There are many variables that act together to determine how a run of JULES is set up and these are covered in detail in The JULES namelist files. Additionally, configurations illustrate suitable combinations of options. Here we highlight a few key switches that select broad areas of science, particularly for the benefit of new users.
The phenology model for natural vegetation can be enabled using l_phenol which uses the leaf turnover rate to calculate a time-varying Leaf Area Index (LAI).
To simulate carbon stocks in natural vegetation, the TRIFFID dynamic vegetation model can be enabled via the switch l_triffid. When TRIFFID is on, competition between tiles is switched on with l_veg_compete and the effect of nitrogen on vegetation growth is enabled via l_nitrogen.
The crop model, which is simulates phenology and carbon stocks in crops, can be switched on by setting the number of crop tiles ncpft to a non-zero value.
The crop model and TRIFFID cannot currently be used together. To simulate agricultural areas within TRIFFID, a fraction of the gridbox can be reserved for agricultural Plant Functional Types (PFTs) (as defined by crop_io > 0). Agricultural PFT competition and a representation of harvest carbon can be switched on with l_trif_crop.
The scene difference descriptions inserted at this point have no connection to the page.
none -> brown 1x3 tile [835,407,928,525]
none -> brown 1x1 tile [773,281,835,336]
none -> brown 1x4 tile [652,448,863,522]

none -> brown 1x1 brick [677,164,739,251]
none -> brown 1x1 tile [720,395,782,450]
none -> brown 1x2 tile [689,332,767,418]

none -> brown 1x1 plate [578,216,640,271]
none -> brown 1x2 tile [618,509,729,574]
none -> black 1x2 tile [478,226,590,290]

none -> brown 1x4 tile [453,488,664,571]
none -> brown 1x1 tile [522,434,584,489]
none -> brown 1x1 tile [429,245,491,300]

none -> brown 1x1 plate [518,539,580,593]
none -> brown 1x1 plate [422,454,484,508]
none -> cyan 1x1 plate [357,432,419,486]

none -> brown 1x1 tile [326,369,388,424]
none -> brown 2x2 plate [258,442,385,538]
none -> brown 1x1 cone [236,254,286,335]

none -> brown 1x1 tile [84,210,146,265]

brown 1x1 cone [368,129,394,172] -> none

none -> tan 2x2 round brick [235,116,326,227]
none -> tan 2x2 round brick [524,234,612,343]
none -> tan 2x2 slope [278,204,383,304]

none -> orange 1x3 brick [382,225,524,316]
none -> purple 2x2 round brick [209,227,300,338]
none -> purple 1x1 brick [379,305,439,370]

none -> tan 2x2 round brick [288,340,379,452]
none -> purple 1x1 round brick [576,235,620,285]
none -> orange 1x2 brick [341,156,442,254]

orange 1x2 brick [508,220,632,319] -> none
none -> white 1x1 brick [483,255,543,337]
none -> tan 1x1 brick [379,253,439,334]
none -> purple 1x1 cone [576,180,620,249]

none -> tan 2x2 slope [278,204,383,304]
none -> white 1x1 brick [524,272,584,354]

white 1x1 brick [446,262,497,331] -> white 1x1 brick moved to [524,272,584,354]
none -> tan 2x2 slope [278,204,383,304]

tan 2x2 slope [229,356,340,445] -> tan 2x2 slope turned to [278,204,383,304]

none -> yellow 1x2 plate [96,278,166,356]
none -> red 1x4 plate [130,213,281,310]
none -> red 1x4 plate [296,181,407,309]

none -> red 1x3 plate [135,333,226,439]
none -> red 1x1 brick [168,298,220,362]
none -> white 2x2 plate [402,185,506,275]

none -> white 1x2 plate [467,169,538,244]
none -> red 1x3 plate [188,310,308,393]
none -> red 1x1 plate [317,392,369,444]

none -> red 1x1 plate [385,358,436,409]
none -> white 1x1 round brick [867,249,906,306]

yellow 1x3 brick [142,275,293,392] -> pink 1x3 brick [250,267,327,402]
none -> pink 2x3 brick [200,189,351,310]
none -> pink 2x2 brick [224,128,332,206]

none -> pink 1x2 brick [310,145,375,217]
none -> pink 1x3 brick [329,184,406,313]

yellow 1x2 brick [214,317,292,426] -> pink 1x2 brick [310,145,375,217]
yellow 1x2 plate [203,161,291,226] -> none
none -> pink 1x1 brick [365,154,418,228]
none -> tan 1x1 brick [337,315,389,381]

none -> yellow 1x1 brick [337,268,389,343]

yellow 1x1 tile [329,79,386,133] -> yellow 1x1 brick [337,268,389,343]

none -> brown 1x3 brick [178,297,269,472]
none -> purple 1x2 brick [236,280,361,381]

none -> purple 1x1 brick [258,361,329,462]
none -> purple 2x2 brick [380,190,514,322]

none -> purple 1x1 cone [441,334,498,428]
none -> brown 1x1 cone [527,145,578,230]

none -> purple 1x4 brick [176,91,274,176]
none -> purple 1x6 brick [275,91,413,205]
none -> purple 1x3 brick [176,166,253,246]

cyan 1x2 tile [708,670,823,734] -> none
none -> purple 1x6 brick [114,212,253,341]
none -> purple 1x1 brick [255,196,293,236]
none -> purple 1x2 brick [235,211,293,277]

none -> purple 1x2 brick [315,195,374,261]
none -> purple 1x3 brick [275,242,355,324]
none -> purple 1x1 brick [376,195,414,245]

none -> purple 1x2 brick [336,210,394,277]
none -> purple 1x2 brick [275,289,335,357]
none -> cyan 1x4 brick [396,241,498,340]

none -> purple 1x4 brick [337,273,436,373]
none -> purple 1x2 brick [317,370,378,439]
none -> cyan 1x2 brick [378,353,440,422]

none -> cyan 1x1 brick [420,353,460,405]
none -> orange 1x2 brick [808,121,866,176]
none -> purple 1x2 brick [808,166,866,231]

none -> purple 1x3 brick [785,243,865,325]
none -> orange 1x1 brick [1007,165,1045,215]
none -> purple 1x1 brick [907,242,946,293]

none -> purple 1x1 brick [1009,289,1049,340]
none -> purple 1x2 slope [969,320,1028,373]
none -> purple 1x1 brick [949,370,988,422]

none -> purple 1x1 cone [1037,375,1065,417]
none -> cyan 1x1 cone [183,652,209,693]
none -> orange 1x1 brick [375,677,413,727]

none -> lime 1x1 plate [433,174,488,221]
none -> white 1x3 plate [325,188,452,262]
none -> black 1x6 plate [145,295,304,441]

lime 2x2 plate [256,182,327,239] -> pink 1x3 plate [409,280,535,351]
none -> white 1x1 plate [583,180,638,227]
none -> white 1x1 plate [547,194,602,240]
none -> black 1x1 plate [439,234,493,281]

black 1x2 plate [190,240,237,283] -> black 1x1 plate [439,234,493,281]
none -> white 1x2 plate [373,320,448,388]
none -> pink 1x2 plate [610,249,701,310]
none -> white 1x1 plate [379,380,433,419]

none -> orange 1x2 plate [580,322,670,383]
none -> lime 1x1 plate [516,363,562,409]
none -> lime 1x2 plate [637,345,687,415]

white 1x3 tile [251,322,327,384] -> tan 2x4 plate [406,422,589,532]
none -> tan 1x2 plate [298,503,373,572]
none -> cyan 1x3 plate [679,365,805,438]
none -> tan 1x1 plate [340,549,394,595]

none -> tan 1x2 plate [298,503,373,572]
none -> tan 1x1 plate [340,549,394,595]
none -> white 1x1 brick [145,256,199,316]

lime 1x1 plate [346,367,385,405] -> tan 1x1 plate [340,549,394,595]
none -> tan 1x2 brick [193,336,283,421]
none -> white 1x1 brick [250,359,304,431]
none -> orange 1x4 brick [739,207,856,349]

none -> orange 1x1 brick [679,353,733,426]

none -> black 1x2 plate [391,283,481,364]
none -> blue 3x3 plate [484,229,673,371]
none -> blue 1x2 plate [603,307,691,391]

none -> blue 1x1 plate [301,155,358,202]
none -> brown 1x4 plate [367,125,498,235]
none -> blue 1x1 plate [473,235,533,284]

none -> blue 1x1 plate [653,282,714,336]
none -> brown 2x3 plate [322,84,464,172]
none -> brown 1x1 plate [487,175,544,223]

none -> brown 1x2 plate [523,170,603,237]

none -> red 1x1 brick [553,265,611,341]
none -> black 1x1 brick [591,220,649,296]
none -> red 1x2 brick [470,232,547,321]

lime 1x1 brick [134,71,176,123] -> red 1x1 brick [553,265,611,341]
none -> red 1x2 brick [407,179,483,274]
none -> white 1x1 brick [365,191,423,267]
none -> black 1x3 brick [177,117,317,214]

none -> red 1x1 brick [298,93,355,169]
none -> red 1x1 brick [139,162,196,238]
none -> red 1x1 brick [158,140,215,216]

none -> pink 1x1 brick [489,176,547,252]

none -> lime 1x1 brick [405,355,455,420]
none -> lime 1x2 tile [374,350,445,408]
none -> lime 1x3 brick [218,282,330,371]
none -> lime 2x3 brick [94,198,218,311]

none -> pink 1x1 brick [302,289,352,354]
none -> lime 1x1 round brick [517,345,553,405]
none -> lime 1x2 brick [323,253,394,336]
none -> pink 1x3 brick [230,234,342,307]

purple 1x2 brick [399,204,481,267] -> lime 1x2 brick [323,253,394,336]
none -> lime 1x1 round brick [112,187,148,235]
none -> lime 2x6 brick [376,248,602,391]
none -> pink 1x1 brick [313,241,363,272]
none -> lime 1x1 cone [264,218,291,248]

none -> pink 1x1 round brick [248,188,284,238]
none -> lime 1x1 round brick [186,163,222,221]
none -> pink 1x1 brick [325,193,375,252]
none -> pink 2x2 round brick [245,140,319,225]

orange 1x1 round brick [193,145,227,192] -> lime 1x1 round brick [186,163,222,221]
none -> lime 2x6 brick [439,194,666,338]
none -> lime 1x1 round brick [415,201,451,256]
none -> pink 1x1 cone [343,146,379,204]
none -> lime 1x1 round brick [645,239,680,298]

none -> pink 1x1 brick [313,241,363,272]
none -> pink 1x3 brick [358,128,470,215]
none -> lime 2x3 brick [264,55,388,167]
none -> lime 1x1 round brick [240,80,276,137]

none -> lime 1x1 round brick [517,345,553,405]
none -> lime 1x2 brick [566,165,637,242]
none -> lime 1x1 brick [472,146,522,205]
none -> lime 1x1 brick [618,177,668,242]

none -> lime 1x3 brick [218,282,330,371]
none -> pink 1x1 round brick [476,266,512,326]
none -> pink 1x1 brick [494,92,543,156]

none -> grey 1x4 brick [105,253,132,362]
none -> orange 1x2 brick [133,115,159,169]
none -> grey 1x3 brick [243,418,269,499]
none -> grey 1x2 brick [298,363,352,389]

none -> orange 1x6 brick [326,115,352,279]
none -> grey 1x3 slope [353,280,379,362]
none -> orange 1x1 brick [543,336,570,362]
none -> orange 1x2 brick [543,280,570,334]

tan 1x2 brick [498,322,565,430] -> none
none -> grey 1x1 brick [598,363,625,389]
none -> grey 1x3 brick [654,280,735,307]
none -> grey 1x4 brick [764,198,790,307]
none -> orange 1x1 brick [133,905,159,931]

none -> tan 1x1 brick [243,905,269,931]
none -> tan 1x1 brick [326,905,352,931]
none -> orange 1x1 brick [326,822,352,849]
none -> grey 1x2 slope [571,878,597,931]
If neither the phenology model nor the crop model are used, LAI for each vegetation tile can be set to a constant (lai_io) or a time series or seasonal cycle can be prescribed (JULES_PRESCRIBED).
To simulate carbon and nitrogen stocks in the soil, a model based on RothC should be selected by setting soil_bgc_model = 2. This option adds prognostic soil pools and must be used with the TRIFFID vegetation model. If TRIFFID is not used, prescribed soil pools must be invoked via soil_bgc_model = 1. Layered soil pools are used if l_layeredc = .TRUE..
A multi-layer snow model can be selected using nsmax. Parameterisations of surface and subsurface runoff generation are controlled using l_top and l_pdm, while the routing of water in rivers uses l_rivers.